Les trois premiers illustrent une fracture historique dans l’islam sunnite du sous-continent indien entre réformistes et non réformistes remontant à la période coloniale.
Les Deobandis sont les premiers à fonder un mouvement religieux à Deoband, petit village non loin de Delhi, où en 1867 une petite école islamique inaugure ce qui deviendra l’un des plus vastes réseaux de madrasas en Asie du Sud.
Aujourd’hui, au Pakistan,
les Deobandis contrôlent plus de 60% des écoles coraniques, alors qu’ils ne représentent que 20% des musulmans sunnites. L’école deobandie est réformiste dans le sens où elle entend purifier l’islam des emprunts culturels hérités des Hindous, avec lesquels les musulmans ont cohabité des siècles durant, et des superstitions populaires liées habituellement aux dérives du
soufisme, afin de le ramener à ses origines arabes. Cette lecture de l’islam conduit les Deobandis à une critique acerbe des autres musulmans, dont la majorité, hier comme aujourd’hui, adhère précisément à cet islam « syncrétique » qu’ils dénoncent avec force.
Le rejet de l’islam populaire est encore plus prononcé chez les Ahl-e-Hadith. Ce mouvement religieux, fondé vers 1860 par une noblesse musulmane déchue par la colonisation, va plus loin encore dans la réforme de l’islam. Ce ne sont pas seulement les dérives liées au soufisme qui sont condamnées mais le soufisme lui-même, considéré comme n’ayant aucune place en Islam.
Les Ahl-e-Hadith n’approuvent pas non plus les quatre écoles juridiques de l’islam sunnite, depuis que la primauté du Coran et des
hadîths (faits et dires du Prophète) est pour eux absolue. Elitiste, du moins à ses débuts, ce mouvement compte peu d’adeptes au Pakistan. Seuls 10% des musulmans adhéreraient à cette lecture ultra rigoriste de l’islam. Les Ahl-e-Hadith représentent
le courant salafiste du Pakistan.
Pour protéger leurs traditions et rites ancestrales des attaques et des critiques des Deobandis et des Ahl-e-Hadith, les
partisans de l’islam populaire/soufie fondent, à leur tour, un mouvement religieux à Bareilly, un village dans les alentours de Delhi qui donne son nom au mouvement des
Barelvis à la fin du XIXe siècle. Anti-réformistes, ces derniers entendent
préserver l’islam tel qu’il est pratiqué dans le sous-continent indien et non tel qu’il était à sa naissance en Arabie au VIIe siècle. Ils sacralisent le Prophète et vouent une dévotion sans borne à ses descendants. Certains d’entre eux, érigés en saints, selon les croyances des Barelvis, seraient dotés de facultés surnaturelles leur permettant, morts comme vivants, d’exaucer les vœux des hommes et d’intercéder en leur faveur auprès de Dieu, ici-bas mais aussi au Jour du Jugement Dernier. Un ensemble de rituels sont menés autour des tombeaux de ces saints, souvent fondateurs ou membres éminents de grandes confréries, dont les anniversaires (
urs) sont fêtés avec beaucoup de ferveur religieuse.
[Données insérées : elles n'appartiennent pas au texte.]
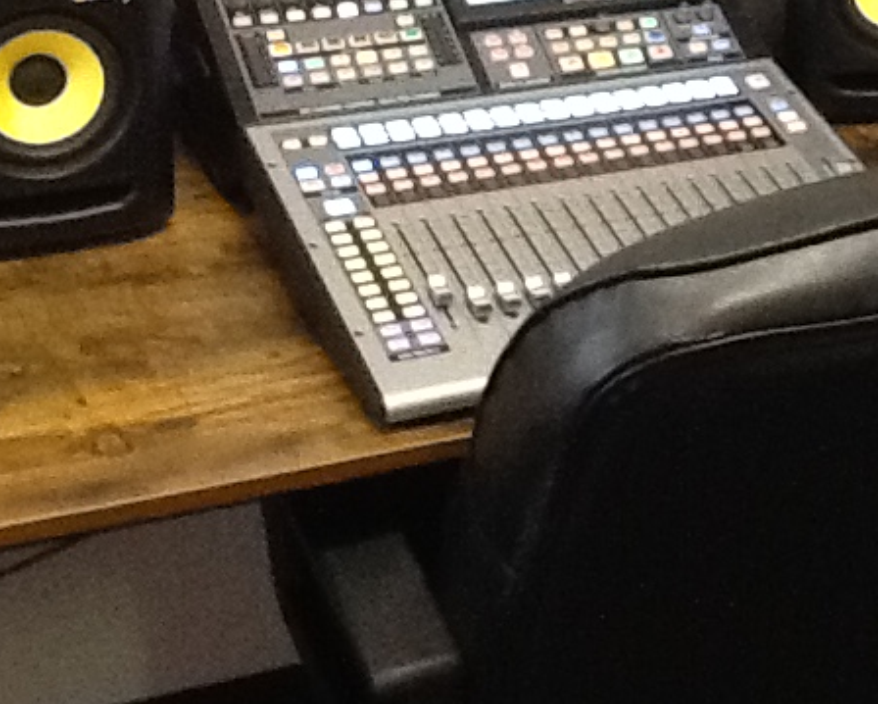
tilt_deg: -21.0
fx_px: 2392
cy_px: 76
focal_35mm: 92
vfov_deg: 16.5
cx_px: 829
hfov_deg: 20.3
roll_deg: -1.2
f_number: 2.4
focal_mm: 2.03
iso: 320
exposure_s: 1/30
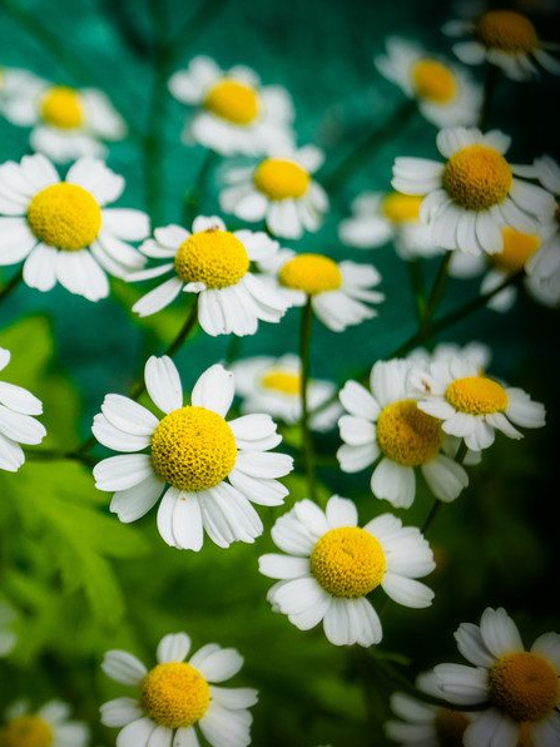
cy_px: 372
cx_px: 16
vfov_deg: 16.5
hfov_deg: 12.3
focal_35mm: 120
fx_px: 2582
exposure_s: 1/200
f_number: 6.3
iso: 100
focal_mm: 55
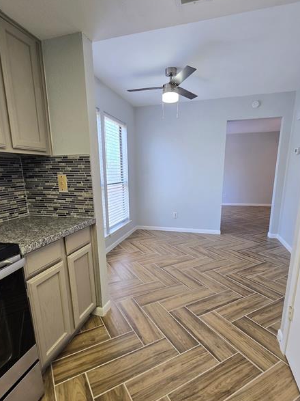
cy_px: 219
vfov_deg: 90.8
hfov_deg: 74.7
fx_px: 197
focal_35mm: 17
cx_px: 144
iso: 64
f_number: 2.2
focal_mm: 2.2
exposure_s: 1/60
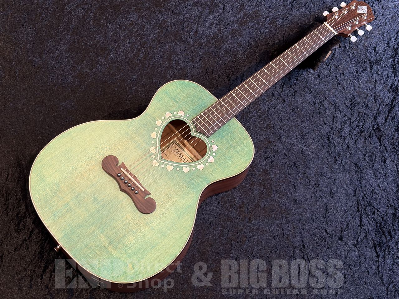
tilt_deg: -67.6
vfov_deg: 28.0
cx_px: 200
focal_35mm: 52
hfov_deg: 36.8
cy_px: 150
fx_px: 599
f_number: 1.6
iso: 100
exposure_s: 1/60
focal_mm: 5.96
Les musulmans barelvis, majoritaires au Pakistan, constituent plus de 60% des sunnites du pays. Les Deobandis et les Ahl-e-Hadith dénoncent leurs croyances estimant que le culte est exclusivement réservée à Dieu, Seul pourvoyeur de biens matériels et immatériels et Seul habilité à sauver les âmes, une prérogative qui ne saurait souffrir d’interférences humaines même prophétiques. Ainsi, en reconnaissant des pouvoirs divins au saints, les Barelvis se rendent coupables de
shirk (le fait d’associer quelqu’un à Dieu), pêché ultime, surtout pour les Ahl-e-Hadith.